Work request:
Write out each line of the entries below that holds the word "AVENIDA".

═════ Working data

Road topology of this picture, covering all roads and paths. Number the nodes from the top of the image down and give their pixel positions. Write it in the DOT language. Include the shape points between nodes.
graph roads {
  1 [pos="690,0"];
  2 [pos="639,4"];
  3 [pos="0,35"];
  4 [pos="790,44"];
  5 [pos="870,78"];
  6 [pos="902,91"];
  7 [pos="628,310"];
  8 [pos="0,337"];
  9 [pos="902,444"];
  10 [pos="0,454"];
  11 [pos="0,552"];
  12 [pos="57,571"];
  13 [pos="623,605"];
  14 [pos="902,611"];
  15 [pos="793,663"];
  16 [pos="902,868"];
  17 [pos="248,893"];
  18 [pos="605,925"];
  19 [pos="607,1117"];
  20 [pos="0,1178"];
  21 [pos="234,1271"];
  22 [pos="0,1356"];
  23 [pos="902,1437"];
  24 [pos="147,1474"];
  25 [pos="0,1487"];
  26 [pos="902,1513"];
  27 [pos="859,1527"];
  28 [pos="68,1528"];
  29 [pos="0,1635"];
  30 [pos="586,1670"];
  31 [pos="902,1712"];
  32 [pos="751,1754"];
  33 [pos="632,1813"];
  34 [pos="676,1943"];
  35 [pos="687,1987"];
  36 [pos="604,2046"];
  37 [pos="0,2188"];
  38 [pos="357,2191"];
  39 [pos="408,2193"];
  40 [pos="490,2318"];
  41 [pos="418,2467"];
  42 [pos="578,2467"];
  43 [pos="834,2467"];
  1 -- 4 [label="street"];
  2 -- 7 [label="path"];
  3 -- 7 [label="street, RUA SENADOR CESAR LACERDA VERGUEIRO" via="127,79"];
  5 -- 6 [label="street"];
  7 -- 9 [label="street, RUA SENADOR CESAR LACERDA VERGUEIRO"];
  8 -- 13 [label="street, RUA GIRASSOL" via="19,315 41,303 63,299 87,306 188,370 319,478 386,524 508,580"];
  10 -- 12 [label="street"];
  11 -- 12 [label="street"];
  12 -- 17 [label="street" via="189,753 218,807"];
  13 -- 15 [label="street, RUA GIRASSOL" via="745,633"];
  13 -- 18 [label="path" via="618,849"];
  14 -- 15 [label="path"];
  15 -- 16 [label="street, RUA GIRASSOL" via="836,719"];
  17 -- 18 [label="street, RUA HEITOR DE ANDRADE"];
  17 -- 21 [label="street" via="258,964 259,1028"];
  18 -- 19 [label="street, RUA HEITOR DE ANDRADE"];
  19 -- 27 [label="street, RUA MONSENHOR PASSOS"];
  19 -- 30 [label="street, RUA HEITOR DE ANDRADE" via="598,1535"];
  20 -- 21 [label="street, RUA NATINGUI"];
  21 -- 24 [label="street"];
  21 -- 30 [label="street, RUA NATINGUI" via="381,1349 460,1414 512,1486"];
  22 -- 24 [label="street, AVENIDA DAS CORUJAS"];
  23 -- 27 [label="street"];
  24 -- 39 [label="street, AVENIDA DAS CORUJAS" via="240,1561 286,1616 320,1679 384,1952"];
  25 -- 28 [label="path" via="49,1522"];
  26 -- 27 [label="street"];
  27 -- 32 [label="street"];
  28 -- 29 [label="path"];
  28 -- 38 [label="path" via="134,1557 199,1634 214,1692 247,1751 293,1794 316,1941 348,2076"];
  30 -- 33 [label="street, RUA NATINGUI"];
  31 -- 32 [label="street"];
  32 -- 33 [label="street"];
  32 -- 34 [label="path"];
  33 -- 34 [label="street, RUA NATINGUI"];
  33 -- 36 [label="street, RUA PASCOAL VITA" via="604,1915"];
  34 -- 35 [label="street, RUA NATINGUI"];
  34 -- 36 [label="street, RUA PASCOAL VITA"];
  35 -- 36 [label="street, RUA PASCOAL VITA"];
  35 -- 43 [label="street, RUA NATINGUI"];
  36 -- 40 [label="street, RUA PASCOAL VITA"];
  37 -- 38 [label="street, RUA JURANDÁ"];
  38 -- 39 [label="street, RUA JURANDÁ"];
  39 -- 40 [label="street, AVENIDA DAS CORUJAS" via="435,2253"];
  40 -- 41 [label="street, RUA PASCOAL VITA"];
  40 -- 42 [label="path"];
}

══════════

Response for this exercise:
  22 -- 24 [label="street, AVENIDA DAS CORUJAS"];
  24 -- 39 [label="street, AVENIDA DAS CORUJAS" via="240,1561 286,1616 320,1679 384,1952"];
  39 -- 40 [label="street, AVENIDA DAS CORUJAS" via="435,2253"];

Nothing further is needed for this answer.